When the texts talk about the exhaustion of karma, they’re not talking about the finishing of the propensity to articulate particular words in particular ways—not even to repeat emotional reaction patterns. What we’re talking about here is the propensity to embodiment—the propensity to visualize oneself as a human being, as a psycho-organism, or more particularly as a being of flesh and blood.


Because at the end of karmic determinacy—at the end of the process of cause and effect—what we’ve got left is typically a body of light.



20.   Faith as Progressive Certainty in Dzogchen Practice


Confidence in this process of liberation is the third of Garab Dorje’s precepts. You see the thing fully and you know it completely—and in that moment, you’re free of attachment to it. You’re free of the desire to replicate that moment of experience. Then they have done that—crossed it off the list.


Is it true? I’m not sure if I understand the difference between the second and the third precept. The second is conviction; the third is confidence. If I am convinced of something, I have confidence in that—absolutely.


And you would say: once you recognize the thing—once you have the initial recognition fully—then the conviction and the confidence are in there. So, as I said, you’ve only got one precept, really. But to elaborate: it’s conviction in the efficacy of the practice; confidence in the process of release.

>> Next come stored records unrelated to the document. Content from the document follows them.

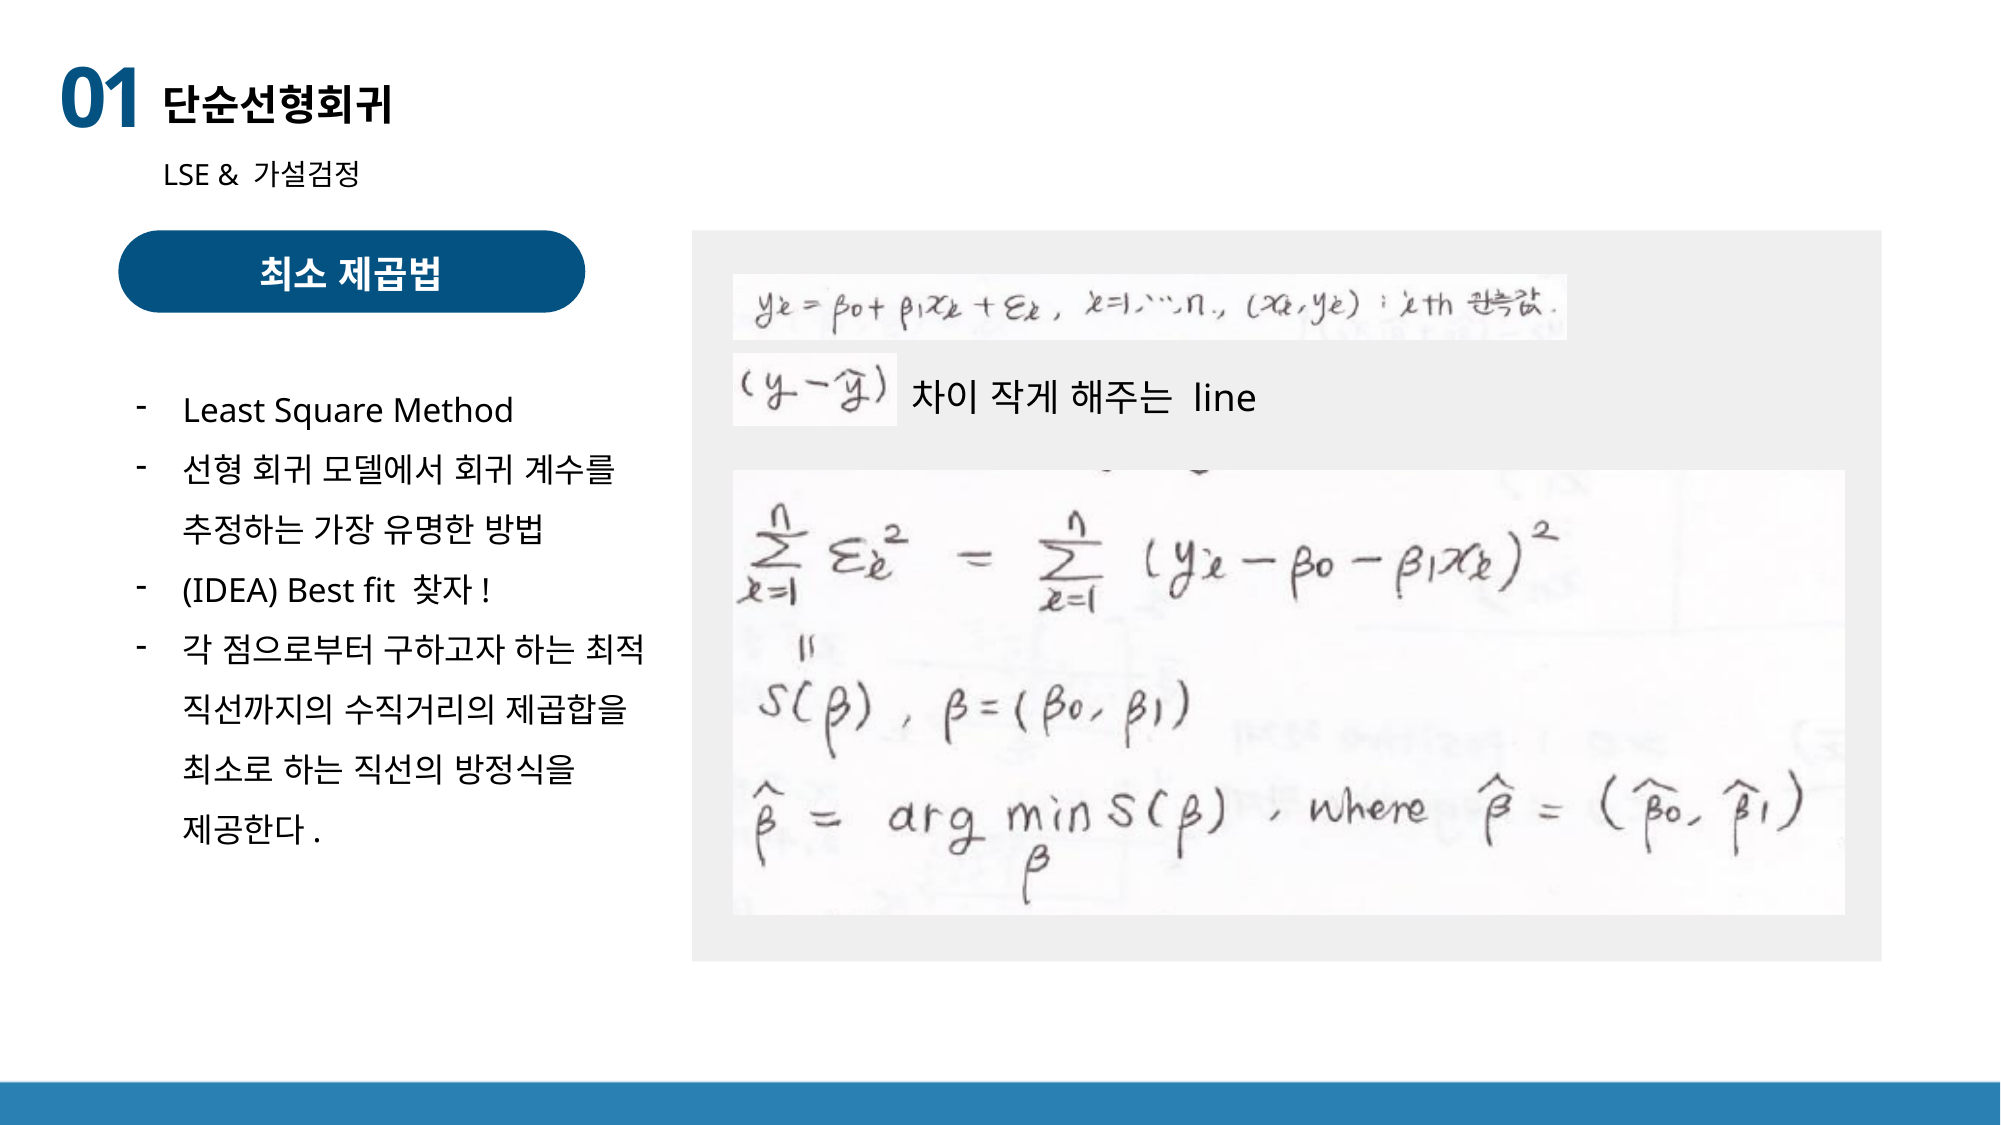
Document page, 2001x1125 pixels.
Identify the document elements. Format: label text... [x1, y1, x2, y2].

text_box LSE & 가설검정 [148, 130, 453, 199]
text_box [691, 229, 1883, 962]
text_box 최소 제곱법 [148, 243, 555, 304]
text_box 단순선형회귀 [148, 70, 446, 130]
text_box 01 [29, 36, 179, 152]
picture [0, 0, 2001, 1125]
text_box 차이 작게 해주는 line [896, 366, 1457, 427]
text_box Least Square Method 선형 회귀 모델에서 회귀 계수를 추정하는 가장 유명한 방법 (IDEA) Best fit 찾자! 각 점으로부터 구하고자 하는 최적 직선까지의 수직거리의 제곱합을 최소로 하는 직선의 방정식을 제공한다. [121, 362, 664, 857]
text_box [117, 229, 587, 314]
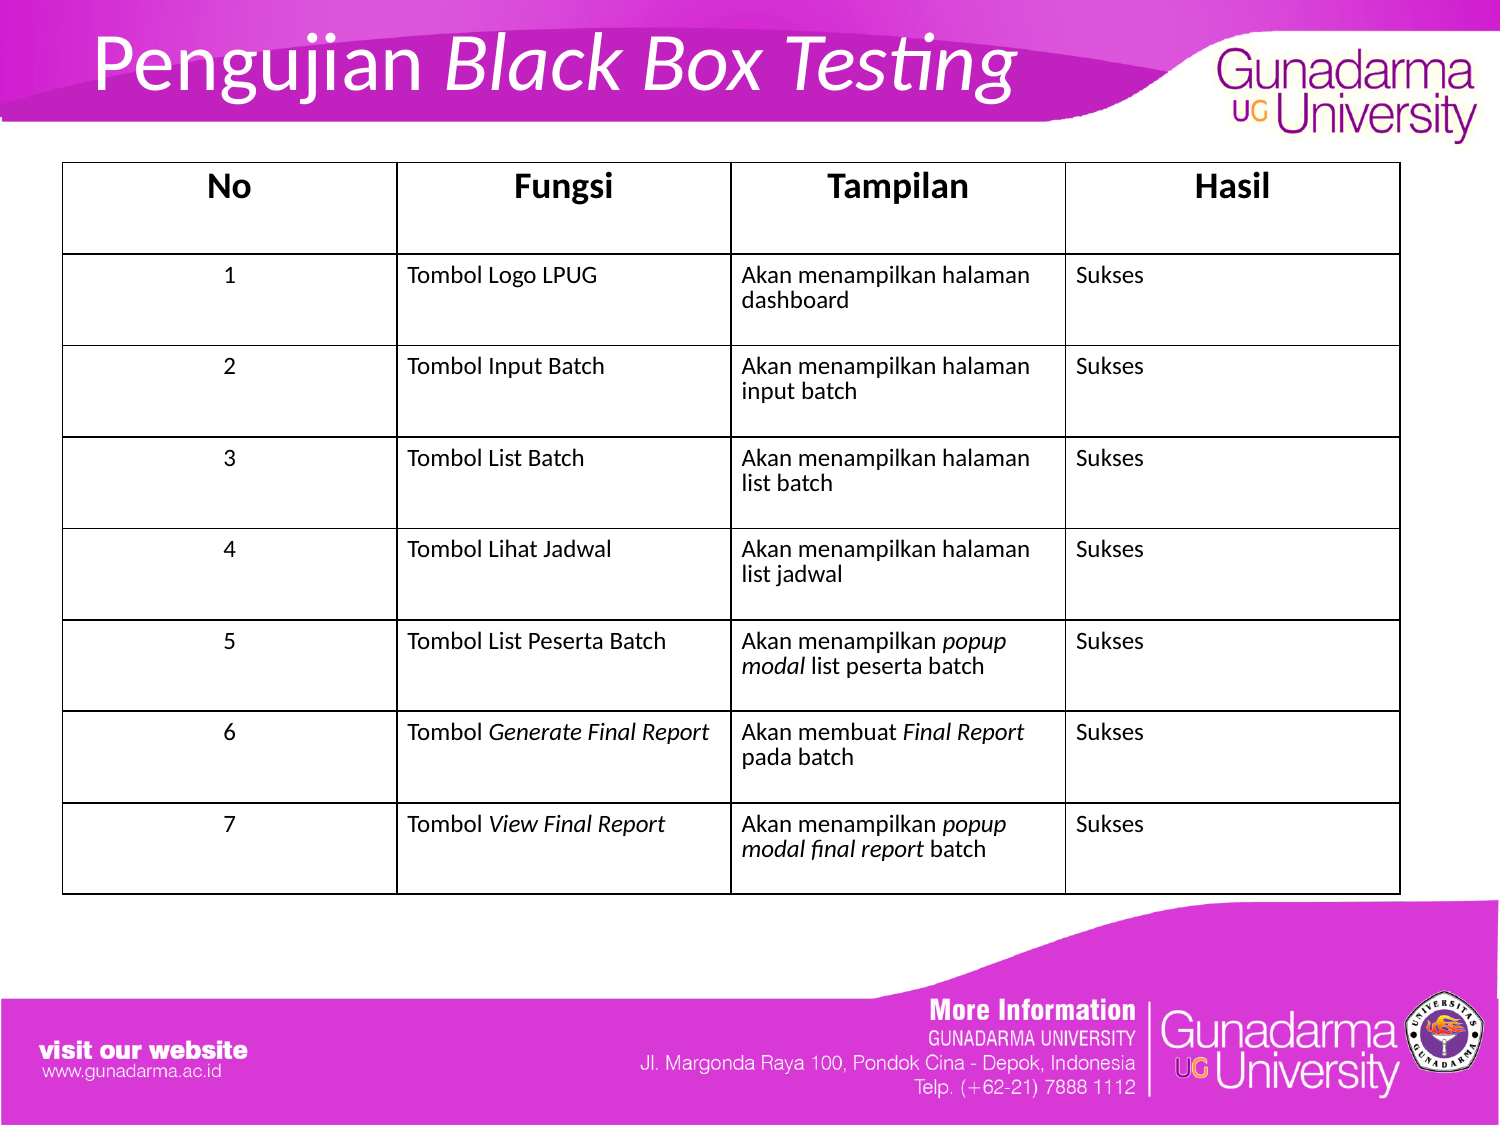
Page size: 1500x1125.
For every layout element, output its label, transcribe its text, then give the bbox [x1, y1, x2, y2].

If you’re looking at these precepts with a non-dual mind, then the whole thing is instantaneous. The recognition, the conviction, and the confidence—it’s momentary and it’s complete.


But if you want to stretch it out a little bit—with the conviction about that experience of recognition of the nature of mind—then you have the confidence to walk into any kind of situation whatsoever that you fear. And it is that faith that allows the process of liberation—and the process of liberation to occur automatically.


Existentially here—in making this realization more than a momentary experience, but more of an extended path—we need to get the juice out of that experience of reality in order to be able to walk in places where we have previously been afraid.


And that’s what Garab Dorje’s precepts do. You can do it immediately. That’s just another way to say that these precepts expand our minds. And expanding the mind is expanding the dimensions of our field of activity.


It’s difficult to say exactly how that expansion occurs or where it may occur— because surely it happens differently for every individual.